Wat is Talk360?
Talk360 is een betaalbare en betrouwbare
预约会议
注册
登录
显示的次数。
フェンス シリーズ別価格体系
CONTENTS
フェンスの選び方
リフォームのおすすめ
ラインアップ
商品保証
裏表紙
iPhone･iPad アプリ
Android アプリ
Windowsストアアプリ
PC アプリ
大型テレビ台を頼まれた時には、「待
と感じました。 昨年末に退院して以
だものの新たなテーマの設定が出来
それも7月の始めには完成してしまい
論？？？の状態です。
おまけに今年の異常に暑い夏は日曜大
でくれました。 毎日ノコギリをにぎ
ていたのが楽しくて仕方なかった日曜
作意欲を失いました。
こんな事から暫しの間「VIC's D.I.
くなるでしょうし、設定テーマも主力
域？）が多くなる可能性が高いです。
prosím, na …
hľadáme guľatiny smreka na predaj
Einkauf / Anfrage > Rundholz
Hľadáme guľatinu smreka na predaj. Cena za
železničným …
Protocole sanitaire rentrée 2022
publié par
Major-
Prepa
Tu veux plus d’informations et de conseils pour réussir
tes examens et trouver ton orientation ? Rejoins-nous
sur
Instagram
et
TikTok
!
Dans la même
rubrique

=======

> Assignment
Say how many lines above include "predaj", please, and nothing else.

> Result for this exercise
2